◆ **KERJAKAN TUGAS BERIKUT**:
1) Menurut teks tentang Guru Penggerak di Aceh Utara, berapa jumlah Guru dan Calon Guru Penggerak di Kabupaten Aceh Utara?
2) Salin dengan tepat bagian teks tentang Guru Penggerak di Aceh Utara yang dibuka dengan kata-kata yang memuat "Terkait Guru Penggerak, terdapat" dan ditutup dengan "Aceh, Teti Wahyuni.".
3) Teruskan teks tentang Guru Penggerak di Aceh Utara dari kalimat terakhir yang ditampilkan.

Menurutnya, pembelajaran yang berorientasi pada siswa harus terus ditegakkan karena pada akhirnya siswalah yang merasakan dampak dari pembelajaran tersebut.
Jika karakter siswa di suatu sekolah bagus maka mutu sekolah tersebut juga bagus. Oleh karena itu, Nunuk Suryani mengingatkan agar kepala sekolah sebagai nahkoda di satuan pendidikan menjalankan perannya dalam mengawal alur dan proses pembelajaran dengan baik.
“Ciptakan program yang relevan dengan karakteristik sekolah. Lanjutkan semua hal yang baik, koordinasikan program dengan pemangku kepentingan,” ujar Dirjen Nunuk menyemangati kepala sekolah dan guru untuk terus meningkatkan aktivitas dan budaya belajar.
Kolaborasi antarsekolah, sambung dia, juga harus terus berjalan untuk saling berbagi ide kreatif sembari secara aktif meningkatkan dan mengembangkan potensi diri maupun para pendidik melalui Platform Merdeka Mengajar maupun platform lainnya secara mandiri.
Terkait Guru Penggerak, terdapat 581 Guru dan Calon Guru Penggerak (CGP) di Kabupaten Aceh Utara. “Secara konsisten, Balai Guru Penggerak (BGP) terus berkoordinasi dan mengadvokasi guru-guru se-Aceh. Alhamdulillah, apa yang diupayakan oleh para pihak terkait membuahkan hasil yang menggembirakan,” ucap Kepala BGP Aceh, Teti Wahyuni.
Pada kesempatan ini, Teti juga berpesan kepada kepala sekolah untuk memberdayakan seluruh Guru Penggerak yang tersedia guna meningkatkan mutu pembelajaran dan mempercepat transformasi pendidikan di Aceh Utara.
Ia menyampaikan harapannya agar di masa mendatang sinergi antarpemangku kepentingan semakin solid guna memberi kesempatan kepada Guru Penggerak dapat diangkat menjadi kepala sekolah.
Hingga saat ini, terdapat 40 kebutuhan kepala sekolah. Sebanyak 26 orang kepala sekolah pensiun dan 14 orang kepala sekolah masih berstatus Pelaksana tugas (Plt.). Sementara itu, di Aceh Utara sendiri memiliki 108 orang calon kepala sekolah dari unsur Guru Penggerak.
“Angkatlah Guru Penggerak menjadi kepala sekolah karena Guru Penggerak telah dibekali dengan berbagai materi yang menunjang penguatan karakter kepemimpinan sehingga dapat menjadi sosok teladan di satuan pendidikan,” jelas Teti.

◆ **CUPLIKAN DATA**:

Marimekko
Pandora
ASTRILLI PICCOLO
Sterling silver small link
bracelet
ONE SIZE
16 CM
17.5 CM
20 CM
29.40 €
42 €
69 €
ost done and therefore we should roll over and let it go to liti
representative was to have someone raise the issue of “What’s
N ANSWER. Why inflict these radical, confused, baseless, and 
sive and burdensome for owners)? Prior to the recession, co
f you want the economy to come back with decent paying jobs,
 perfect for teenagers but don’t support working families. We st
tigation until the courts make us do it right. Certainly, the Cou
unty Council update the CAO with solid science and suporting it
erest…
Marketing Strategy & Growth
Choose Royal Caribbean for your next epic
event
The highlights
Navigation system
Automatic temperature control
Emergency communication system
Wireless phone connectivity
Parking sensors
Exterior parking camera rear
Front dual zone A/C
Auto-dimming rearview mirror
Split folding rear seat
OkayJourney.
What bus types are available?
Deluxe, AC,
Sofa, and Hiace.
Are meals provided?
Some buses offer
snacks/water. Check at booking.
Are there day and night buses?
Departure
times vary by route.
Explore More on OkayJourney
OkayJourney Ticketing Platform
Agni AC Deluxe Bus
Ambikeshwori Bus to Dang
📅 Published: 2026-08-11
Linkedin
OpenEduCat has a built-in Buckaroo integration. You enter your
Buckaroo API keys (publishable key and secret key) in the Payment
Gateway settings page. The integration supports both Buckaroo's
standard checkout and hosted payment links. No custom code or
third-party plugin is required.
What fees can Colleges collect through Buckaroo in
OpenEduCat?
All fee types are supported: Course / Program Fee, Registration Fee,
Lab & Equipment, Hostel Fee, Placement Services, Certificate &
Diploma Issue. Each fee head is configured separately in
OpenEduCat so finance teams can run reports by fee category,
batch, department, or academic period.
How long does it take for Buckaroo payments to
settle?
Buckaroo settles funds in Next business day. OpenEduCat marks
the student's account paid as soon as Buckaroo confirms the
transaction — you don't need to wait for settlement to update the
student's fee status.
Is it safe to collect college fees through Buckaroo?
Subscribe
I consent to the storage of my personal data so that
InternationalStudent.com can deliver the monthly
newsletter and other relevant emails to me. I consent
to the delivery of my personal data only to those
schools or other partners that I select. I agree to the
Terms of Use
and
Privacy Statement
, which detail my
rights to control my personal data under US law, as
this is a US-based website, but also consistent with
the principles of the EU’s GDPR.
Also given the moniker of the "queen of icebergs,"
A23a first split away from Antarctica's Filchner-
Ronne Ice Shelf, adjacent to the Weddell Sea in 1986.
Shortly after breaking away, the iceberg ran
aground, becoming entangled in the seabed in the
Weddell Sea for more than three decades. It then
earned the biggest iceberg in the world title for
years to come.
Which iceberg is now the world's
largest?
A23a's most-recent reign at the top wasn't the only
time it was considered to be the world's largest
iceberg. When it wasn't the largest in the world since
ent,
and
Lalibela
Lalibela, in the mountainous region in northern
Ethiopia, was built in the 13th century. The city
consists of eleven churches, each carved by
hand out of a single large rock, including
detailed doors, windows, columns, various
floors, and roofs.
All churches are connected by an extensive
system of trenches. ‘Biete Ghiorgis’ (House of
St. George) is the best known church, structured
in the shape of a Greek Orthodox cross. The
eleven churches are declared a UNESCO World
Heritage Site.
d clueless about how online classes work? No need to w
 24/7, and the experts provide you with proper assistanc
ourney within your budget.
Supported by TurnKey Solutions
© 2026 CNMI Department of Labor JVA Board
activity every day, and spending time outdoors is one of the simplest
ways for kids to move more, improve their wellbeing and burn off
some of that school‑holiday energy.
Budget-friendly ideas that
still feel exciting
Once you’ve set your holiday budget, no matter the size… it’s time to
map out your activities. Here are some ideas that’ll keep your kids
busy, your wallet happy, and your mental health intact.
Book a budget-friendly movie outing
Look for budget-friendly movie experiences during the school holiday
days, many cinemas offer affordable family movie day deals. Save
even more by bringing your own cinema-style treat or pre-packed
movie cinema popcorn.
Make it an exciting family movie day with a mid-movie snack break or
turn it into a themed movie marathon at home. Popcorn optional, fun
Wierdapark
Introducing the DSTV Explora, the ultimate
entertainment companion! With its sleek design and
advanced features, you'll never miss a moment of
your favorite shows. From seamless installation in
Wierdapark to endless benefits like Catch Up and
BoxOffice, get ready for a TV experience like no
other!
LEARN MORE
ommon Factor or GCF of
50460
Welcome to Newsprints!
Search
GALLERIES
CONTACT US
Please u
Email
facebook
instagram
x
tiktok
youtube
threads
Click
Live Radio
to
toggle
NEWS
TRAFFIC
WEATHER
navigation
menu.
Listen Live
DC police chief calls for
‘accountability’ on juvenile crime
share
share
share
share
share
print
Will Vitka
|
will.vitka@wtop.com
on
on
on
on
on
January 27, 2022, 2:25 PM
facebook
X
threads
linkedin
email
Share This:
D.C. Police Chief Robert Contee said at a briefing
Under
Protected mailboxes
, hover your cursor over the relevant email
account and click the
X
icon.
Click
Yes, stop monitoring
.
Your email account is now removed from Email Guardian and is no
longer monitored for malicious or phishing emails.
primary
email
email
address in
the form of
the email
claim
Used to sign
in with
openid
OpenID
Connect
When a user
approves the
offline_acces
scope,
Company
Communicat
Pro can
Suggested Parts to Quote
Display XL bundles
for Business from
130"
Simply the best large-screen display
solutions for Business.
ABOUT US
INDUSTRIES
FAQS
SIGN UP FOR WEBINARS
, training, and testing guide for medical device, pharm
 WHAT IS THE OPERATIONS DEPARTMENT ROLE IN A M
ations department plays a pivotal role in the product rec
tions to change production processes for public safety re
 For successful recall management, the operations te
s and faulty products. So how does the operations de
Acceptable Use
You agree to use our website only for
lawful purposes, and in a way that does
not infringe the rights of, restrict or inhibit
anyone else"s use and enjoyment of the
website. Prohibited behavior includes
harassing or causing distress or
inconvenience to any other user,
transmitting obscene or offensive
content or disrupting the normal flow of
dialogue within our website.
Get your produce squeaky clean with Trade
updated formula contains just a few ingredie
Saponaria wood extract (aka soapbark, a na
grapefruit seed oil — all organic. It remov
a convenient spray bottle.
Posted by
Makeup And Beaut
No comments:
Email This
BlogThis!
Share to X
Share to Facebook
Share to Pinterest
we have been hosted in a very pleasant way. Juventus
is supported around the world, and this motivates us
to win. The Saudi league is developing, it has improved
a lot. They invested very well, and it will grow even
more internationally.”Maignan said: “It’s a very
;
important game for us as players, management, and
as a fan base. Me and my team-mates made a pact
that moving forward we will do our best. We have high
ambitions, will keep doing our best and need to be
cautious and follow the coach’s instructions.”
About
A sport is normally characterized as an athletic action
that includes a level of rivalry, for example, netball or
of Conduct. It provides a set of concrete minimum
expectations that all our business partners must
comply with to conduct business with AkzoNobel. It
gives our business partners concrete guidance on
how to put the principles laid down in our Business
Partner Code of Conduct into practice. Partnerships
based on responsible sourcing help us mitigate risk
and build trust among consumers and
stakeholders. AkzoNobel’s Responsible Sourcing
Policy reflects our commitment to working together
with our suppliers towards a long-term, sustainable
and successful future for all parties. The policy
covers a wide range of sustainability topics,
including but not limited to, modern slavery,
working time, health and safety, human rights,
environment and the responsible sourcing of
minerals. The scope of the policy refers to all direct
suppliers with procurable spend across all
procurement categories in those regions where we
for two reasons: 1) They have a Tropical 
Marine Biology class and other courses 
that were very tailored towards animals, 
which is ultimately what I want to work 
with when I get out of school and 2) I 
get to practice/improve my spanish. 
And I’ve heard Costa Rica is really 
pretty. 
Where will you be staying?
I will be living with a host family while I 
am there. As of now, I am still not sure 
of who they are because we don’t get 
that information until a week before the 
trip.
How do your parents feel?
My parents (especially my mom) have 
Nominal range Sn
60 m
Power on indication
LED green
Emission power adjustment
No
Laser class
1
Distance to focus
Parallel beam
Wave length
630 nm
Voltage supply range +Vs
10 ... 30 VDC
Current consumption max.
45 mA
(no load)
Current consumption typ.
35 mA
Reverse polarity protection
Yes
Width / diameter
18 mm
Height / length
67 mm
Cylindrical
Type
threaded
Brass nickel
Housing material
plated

◆ **JAWABAN LATIHAN**:
1) Jumlahnya 581 Guru dan Calon Guru Penggerak (CGP).

2)
Terkait Guru Penggerak, terdapat 581 Guru dan Calon Guru Penggerak (CGP) di Kabupaten Aceh Utara. “Secara konsisten, Balai Guru Penggerak (BGP) terus berkoordinasi dan mengadvokasi guru-guru se-Aceh. Alhamdulillah, apa yang diupayakan oleh para pihak terkait membuahkan hasil yang menggembirakan,” ucap Kepala BGP Aceh, Teti Wahyuni.

3)
Dia mendorong Guru Penggerak untuk memberi warna positif bagi lingkungannya bukan sekadar membanggakan diri sendiri namun tujuannya adalah melahirkan generasi muda yang meneladani Profil Pelajar Pancasila.
Cerita Guru Penggerak Jadi Kepala Sekolah
Berikutnya, kisah kepala sekolah yang mengimplementasikan Kurikulum Merdeka datang dari Kepala SDN 7 Syamtalira Aron, Kabupaten Aceh Utara, bernama Mahdi.
Ia adalah Guru Penggerak Angkatan 1 yang diangkat menjadi kepala sekolah pada akhir tahun 2020. Mahdi bercerita bahwa pengalaman mengikuti program Guru Penggerak (PGP) banyak menginspirasinya dalam menerapkan model kepemimpinan di sekolah.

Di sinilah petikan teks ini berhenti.